Para Boulos, as críticas feitas pelo PT e por aliados à gestão anterior não eram direcionadas à liberação de dinheiro ao trabalhador em si, mas ao conjunto da política econômica conduzida por Bolsonaro.

"A crítica que nós fizemos é que ele estava descapitalizando integralmente o FGTS. Não tinha um plano pro FGTS, como não tinha um plano pra Caixa Econômica Federal, como não tinha nenhum plano pros trabalhadores", afirmou o ministro nesta terça-feira (14), em entrevista ao programa Passando a Limpo, da Rádio Jornal.

Ouça a entrevista na íntegra

A medida preparada pelo governo Lula foi anunciada no começo da semana pelo ministro da Fazenda, Dario Durigan, e permitirá que trabalhadores com renda de até cinco salários mínimos (R$ 8.105) utilizem até 20% do saldo de suas contas individuais do Fundo de Garantia do Tempo de Serviço (FGTS) para pagar dívidas em atraso.

No governo Bolsonaro, a principal mudança foi a criação do Saque-Aniversário, em 2019, que permitiu saques anuais parciais do saldo em vez de apenas na demissão. Além disso, foram autorizadas retiradas em eventos pontuais, como na pandemia, além de saques extraordinários de até R$ 1 mil no ano da eleição.

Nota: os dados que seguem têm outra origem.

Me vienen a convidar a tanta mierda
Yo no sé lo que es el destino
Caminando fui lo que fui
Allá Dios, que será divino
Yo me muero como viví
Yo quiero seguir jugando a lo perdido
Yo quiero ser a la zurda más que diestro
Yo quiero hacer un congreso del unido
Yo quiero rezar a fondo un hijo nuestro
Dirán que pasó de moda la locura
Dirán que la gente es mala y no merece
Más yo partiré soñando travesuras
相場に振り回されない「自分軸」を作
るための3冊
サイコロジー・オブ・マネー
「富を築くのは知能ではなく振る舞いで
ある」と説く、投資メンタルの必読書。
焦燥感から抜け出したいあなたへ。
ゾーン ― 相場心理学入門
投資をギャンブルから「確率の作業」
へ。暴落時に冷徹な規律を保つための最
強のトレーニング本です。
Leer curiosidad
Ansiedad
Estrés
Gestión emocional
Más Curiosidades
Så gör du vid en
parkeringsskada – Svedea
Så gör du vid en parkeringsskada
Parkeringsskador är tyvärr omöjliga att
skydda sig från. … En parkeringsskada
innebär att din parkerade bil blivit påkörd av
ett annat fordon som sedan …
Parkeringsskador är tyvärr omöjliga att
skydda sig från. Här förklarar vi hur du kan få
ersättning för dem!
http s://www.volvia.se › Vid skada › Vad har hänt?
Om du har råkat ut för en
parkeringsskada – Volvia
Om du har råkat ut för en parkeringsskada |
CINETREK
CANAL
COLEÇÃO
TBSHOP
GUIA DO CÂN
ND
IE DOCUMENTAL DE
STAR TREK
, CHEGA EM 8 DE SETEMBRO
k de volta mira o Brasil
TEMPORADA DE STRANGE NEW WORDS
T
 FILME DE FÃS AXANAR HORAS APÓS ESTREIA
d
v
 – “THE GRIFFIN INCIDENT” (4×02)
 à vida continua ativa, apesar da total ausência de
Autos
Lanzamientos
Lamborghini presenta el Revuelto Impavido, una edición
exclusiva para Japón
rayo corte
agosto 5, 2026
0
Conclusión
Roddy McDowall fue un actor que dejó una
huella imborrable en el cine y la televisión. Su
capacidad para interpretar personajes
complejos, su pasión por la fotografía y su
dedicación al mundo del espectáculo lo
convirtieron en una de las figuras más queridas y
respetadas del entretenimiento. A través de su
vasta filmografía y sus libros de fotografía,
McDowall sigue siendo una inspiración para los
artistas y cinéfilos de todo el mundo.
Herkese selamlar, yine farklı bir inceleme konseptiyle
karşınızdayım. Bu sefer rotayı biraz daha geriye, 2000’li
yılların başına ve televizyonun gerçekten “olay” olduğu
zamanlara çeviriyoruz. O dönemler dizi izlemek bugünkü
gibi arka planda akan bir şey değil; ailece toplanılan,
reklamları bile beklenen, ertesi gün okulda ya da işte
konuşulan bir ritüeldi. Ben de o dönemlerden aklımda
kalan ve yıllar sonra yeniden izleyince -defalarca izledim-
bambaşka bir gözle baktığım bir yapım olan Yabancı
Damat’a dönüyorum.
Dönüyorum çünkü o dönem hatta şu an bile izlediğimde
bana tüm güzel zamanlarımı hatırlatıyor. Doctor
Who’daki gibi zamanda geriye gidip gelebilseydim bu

Guilherme Boulos afirmou que os contextos são diferentes e que a crítica ao uso do FGTS no governo anterior não era uma isolada, mas parte de um questionamento mais amplo sobre a ausência de planejamento e a gestão das políticas para os trabalhadores naquele período.

"Não era uma crítica pontual, era uma crítica de conjunto. Por isso acho que não cabe a comparação com uma ação pontual do presidente Lula em relação ao FGTS, que está dentro de um outro conjunto, que é um conjunto de defesa dos trabalhadores", disse Boulos.

O ministro também afirmou que ninguém é contrário a liberar dinheiro para o trabalhador. A distinção, segundo ele, está na existência, ou ausência, de um projeto estruturado por trás das medidas.